Seokjin wants to curl to the sound of it. “I’ve missed you, too.”

They’re quiet. Seokjin takes Yoongi’s hand in his, registers again the warmth of his palms, the way his fingers fit with his own.

“You’re blond, Yoongi-yah.”

They laugh, too much joy for the comment on its own. “Well. You haven’t changed, Jinie hyung.”

Seokjin smiles, his heart overflowing and spilling all through. He squeezes Yoongi’s hands, grabs one of his suitcases, pulls him into the comfort of his apartment.
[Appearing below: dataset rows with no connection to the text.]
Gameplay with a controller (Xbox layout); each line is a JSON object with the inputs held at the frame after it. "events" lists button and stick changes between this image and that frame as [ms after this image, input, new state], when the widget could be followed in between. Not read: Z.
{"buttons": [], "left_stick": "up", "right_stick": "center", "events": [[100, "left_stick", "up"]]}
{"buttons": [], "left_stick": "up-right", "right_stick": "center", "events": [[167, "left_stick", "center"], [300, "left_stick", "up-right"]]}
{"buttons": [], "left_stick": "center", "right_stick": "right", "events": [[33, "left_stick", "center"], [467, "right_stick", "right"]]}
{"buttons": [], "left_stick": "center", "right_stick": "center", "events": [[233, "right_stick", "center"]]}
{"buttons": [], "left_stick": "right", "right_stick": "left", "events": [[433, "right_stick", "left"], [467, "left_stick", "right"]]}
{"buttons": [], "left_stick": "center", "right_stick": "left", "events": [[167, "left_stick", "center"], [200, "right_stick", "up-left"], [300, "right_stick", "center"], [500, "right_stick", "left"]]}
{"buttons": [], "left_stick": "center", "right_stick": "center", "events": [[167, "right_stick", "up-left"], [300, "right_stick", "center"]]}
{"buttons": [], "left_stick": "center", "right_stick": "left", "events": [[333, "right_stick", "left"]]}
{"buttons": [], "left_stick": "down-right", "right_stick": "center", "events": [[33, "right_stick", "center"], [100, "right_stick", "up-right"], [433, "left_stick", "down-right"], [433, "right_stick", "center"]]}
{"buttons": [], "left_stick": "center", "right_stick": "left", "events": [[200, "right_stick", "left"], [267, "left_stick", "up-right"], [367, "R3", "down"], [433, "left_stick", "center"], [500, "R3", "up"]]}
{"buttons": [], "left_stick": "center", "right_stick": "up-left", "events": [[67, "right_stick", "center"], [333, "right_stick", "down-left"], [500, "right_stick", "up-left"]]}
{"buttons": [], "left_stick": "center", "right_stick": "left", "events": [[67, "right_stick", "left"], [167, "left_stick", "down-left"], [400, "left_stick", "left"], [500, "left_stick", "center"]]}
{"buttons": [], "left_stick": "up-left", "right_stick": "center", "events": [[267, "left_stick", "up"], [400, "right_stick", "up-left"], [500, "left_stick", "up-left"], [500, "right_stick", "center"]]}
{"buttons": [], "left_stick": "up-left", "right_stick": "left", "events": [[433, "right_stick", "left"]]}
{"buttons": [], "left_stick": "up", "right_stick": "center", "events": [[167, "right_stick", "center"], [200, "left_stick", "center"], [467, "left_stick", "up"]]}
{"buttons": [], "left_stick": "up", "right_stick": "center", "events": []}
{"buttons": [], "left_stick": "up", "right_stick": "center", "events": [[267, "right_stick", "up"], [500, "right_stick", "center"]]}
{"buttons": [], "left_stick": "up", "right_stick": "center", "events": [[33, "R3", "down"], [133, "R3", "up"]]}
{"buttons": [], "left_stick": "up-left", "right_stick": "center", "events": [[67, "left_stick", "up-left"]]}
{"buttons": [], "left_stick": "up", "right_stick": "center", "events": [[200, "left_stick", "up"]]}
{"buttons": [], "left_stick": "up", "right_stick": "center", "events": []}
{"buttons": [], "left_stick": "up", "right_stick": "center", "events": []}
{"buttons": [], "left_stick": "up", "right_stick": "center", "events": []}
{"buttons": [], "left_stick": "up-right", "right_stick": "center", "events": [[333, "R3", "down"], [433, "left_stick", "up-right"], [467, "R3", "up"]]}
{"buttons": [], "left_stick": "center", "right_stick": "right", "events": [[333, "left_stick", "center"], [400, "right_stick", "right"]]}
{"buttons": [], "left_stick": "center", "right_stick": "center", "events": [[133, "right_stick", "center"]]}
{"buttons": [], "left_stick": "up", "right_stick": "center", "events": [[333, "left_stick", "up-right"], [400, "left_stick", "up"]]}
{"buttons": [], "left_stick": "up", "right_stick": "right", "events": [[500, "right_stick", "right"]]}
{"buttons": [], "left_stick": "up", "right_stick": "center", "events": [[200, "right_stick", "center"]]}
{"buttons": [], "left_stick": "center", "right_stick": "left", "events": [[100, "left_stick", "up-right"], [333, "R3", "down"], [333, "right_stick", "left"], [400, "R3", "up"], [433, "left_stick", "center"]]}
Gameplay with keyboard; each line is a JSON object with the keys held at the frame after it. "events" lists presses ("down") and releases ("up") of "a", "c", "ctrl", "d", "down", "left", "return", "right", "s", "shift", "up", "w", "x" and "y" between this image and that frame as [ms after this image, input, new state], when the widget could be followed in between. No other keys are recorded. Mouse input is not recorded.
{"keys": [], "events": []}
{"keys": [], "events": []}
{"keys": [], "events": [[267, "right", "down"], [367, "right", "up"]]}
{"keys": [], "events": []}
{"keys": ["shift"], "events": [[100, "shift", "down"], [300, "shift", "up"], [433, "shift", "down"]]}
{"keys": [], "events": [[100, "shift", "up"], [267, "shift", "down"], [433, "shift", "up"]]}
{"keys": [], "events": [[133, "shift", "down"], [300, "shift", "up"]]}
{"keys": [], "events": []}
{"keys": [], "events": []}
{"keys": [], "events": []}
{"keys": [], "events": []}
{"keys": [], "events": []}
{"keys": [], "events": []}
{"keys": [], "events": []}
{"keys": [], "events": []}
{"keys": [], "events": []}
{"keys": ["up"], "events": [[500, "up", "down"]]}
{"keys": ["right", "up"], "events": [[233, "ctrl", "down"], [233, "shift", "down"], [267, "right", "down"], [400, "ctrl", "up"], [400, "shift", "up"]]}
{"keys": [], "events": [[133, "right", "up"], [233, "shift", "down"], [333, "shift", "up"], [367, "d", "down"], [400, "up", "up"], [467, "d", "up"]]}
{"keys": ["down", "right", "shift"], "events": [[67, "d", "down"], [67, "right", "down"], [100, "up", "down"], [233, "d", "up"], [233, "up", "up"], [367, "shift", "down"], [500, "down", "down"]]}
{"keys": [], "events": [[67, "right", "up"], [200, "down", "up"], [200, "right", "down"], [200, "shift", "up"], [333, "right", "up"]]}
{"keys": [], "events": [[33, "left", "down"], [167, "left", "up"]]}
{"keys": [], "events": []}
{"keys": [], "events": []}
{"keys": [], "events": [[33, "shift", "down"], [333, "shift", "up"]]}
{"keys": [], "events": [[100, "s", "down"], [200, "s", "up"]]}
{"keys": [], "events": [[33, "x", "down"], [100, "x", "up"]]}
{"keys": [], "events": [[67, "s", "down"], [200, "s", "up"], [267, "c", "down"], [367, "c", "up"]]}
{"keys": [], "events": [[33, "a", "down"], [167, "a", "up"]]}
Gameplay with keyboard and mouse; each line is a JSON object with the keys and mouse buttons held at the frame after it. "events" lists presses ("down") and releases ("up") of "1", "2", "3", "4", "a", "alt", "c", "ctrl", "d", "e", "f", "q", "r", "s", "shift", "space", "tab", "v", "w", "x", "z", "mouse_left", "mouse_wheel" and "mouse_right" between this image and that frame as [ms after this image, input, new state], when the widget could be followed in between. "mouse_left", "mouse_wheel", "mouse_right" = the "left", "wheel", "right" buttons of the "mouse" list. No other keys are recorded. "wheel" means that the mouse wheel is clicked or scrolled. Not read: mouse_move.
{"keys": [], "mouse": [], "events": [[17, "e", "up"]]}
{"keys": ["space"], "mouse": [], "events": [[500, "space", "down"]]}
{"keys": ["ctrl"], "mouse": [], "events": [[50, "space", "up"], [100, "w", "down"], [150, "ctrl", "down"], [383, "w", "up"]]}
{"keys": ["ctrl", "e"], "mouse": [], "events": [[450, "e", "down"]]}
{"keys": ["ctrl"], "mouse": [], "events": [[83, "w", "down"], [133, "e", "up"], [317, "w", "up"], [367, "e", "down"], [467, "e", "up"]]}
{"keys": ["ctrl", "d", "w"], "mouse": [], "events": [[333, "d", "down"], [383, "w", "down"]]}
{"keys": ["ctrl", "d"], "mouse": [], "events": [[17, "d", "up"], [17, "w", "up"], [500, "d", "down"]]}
Inside, Seokjin kisses Yoongi one more time, then lets him shower. Yoongi steps out wearing Seokjin’s giant t-shirt, crawls into Seokjin’s bed next to him. They hold each other close and touch each other slowly, slowly, slowly. No real urgency. Seokjin asks him Yoongi-yah are you sure because it’s still there, creeping up from the bottom of his belly and Yoongi moves forward, presses their lips together and says I think I’m done looking, hyung and then—

It’s already happening, Seokjin thinks.

Yoongi’s clothes in Seokjin’s drawers, his equipments on the table in the spare bedroom, his three new books on the coffee table right alongside the copy of Aristotle and Dante that Seokjin keeps like a prized possession.

Yoongi’s sleepy smile right in front of Seokjin, his arms tucked around Seokjin’s body, the gentle brushes of their knees.

Yoongi slowly pouring himself out, growing into the space. Music coming out from the spare bedroom, new photographs on the walls.

Maybe Seokjin will get around to actually putting his vase to good use and buy Yoongi peonies, baby’s breath. Pour over more books, have potted plants and watch Yoongi nurse them all to full growth. Seokjin thinks Yoongi’s good at that—at letting things grow with love.

Thank you for letting me come home, Yoongi whispers, thin like white smoke, but Seokjin thinks it’s so strange.

He wants to say the same to Yoongi, too.

And maybe this time—

This time.

This time, all the happiness is here to stay.